By Dave Waddell
Desperate to get help for his mentally ill son, journalist Pete Earley told Chicoans Saturday he did things he never thought he’d do.
Earley said he lied about what his son had said, violated his own professional ethics by threatening to summon feared investigative reporter Mike Wallace of “60 Minutes” TV fame, and “literally went out and grabbed a doctor” from a crowded emergency room hallway to evaluate his delusional son.
Eventually, Earley’s wife advised him that he couldn’t help his son, Kevin, as a parent, but that he could as a journalist. “For once, I listened to her,” Earley said.
The product was his 2007 book, “Crazy: A Father’s Search Through America’s Mental Health Madness,” a finalist for a Pulitzer Prize. Earley, a former Washington Post reporter and author of 15 books, writes a weekly blog about mental health. The National Alliance on Mental Illness (NAMI) of Butte County brought Earley to Chico, and he spoke May 5 to about 75 people at Sierra Nevada’s Big Room, bringing some to tears.
“Recovery is possible; I’ve seen it with my own eyes,” Earley said. “But these illnesses are like cancer, and not everyone gets healthy.”
Earley commented – at least indirectly — on a couple of issues in the news locally.
Asked during an audience question-and-answer period about “Laura’s Law,” a state law that allows for court-ordered assisted outpatient treatment that NAMI is promoting for adoption in Butte County, Earley came across as ambivalent.
“Laura’s Law in some cases can force (people into) treatment, or in other cases turn them off,” he said.
Earley also poked fun at police in Fairfax County, Va., where he resides, for having a mobile crisis unit that’s in operation only during daytime hours.
“Who has a mental health breakdown from 8 to 6?” asked Earley, to laughter from the audience.

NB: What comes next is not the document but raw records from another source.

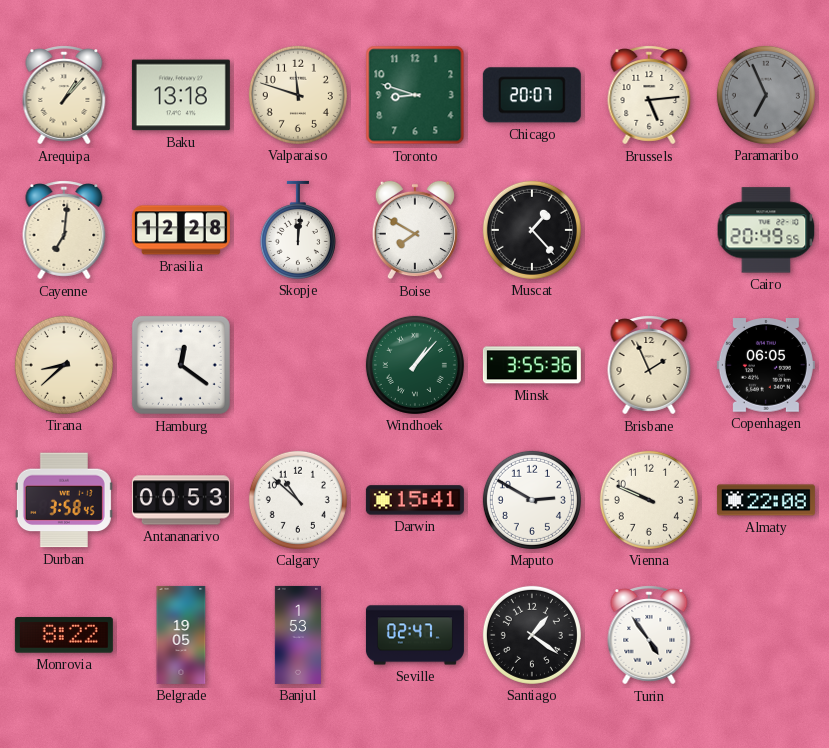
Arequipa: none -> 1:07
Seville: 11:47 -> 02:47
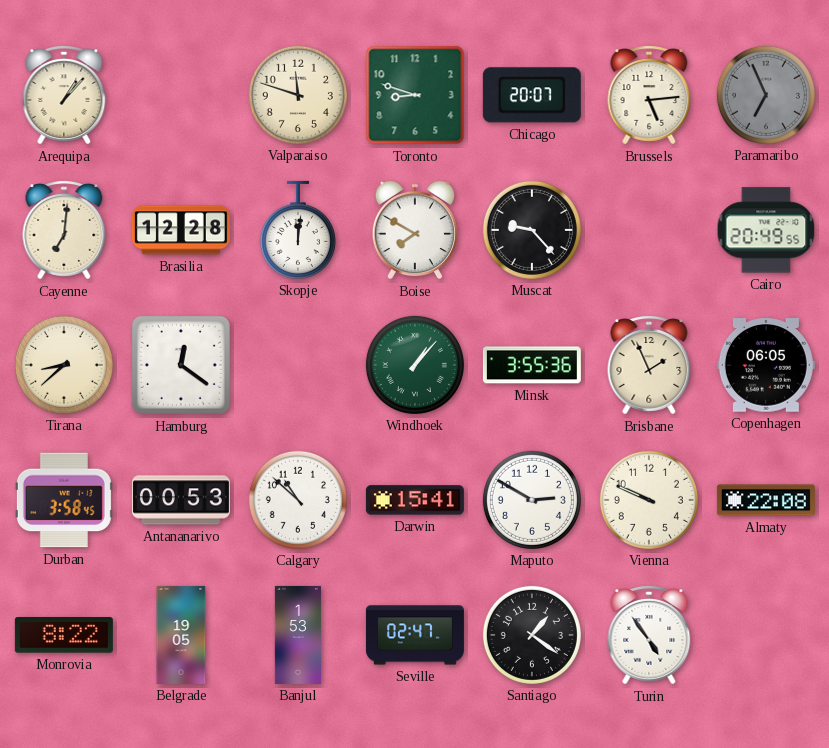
Baku: 13:18 -> none
Muscat: 1:23 -> 9:23
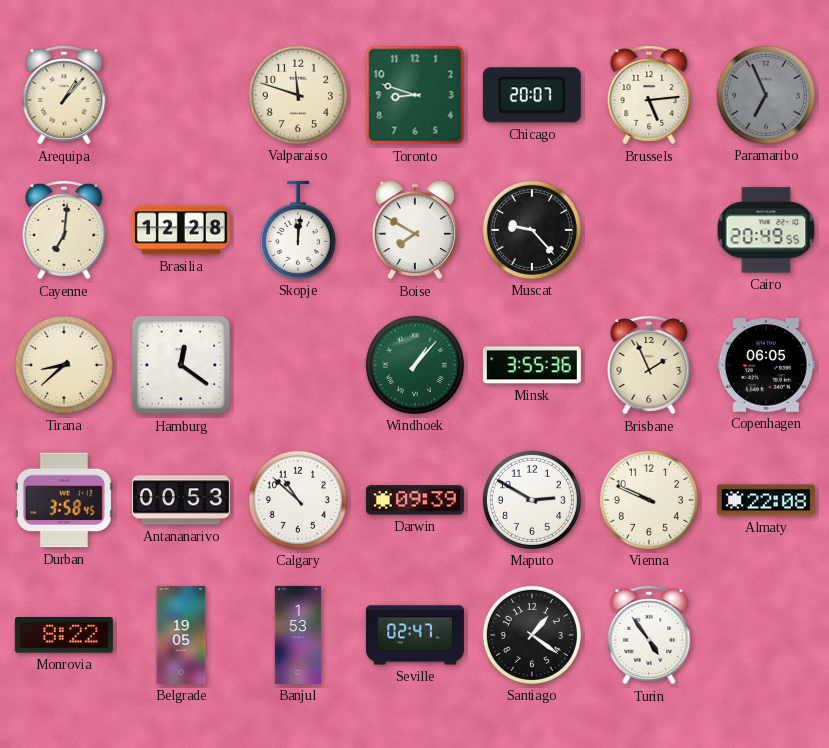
Darwin: 15:41 -> 09:39
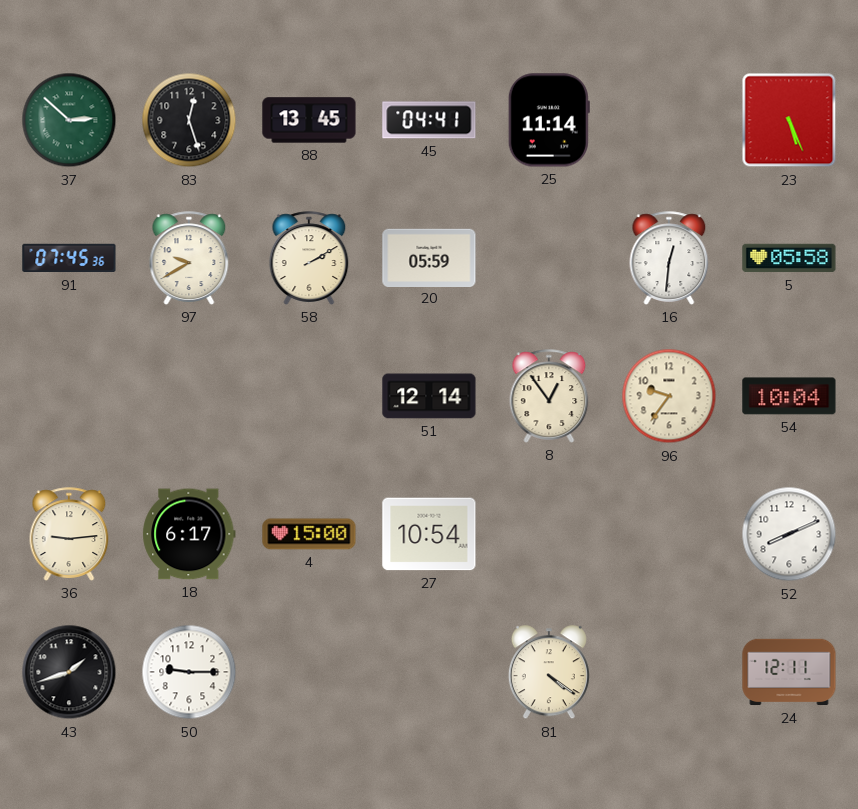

The Chico Police Department and Butte County Behavioral Health recently started a pilot mobile crisis team that operates on a similar schedule to Fairfax.
Among the pieces of advice Earley gave to the parents of mentally ill children was to “speak up and participate in the process.” Earley noted that while Kevin had some doctors who helped his son immeasurably, there were a couple of others “who about killed him.”
He also called on family members to recognize that while they are suffering from a loved one’s mental illness, that pain “does not compare with what that person is going through.”
Prior to showing a video that featured his son, Earley noted that Kevin had been arrested three times and hospitalized on five occasions. Once, after finding Kevin shot by a stun gun and hogtied by police, Earley admitted feeling that “it’d be better if he’d never been born.”
Yet today Kevin is completing graduate school while working as a “peer support recovery specialist” helping others living with mental illness in Fairfax.
“My goal is to make their lives better,” Kevin says in the video, which also shows off his skills as a rap musician, his words sometimes carrying a forceful mental health message.
Dave Waddell is news director at ChicoSol.
Thanks for the great article Dave. The biggest barrier to the mentally ill recovering, in my opinion, has been the underfunding in California of psychiatric beds and outpatient Treatment slots. Additionally, the cost of running County operated behavioral health programs is simply too high. It may have been a good idea to develop California’s mental health system at the county level in 1969 when the LPS Act was implemented and we did not have enough trained mental health professionals but that is no longer the case. Both private and public Behavioral Health resources must come to the table to design a cost-effective program to meet the need in Butte County.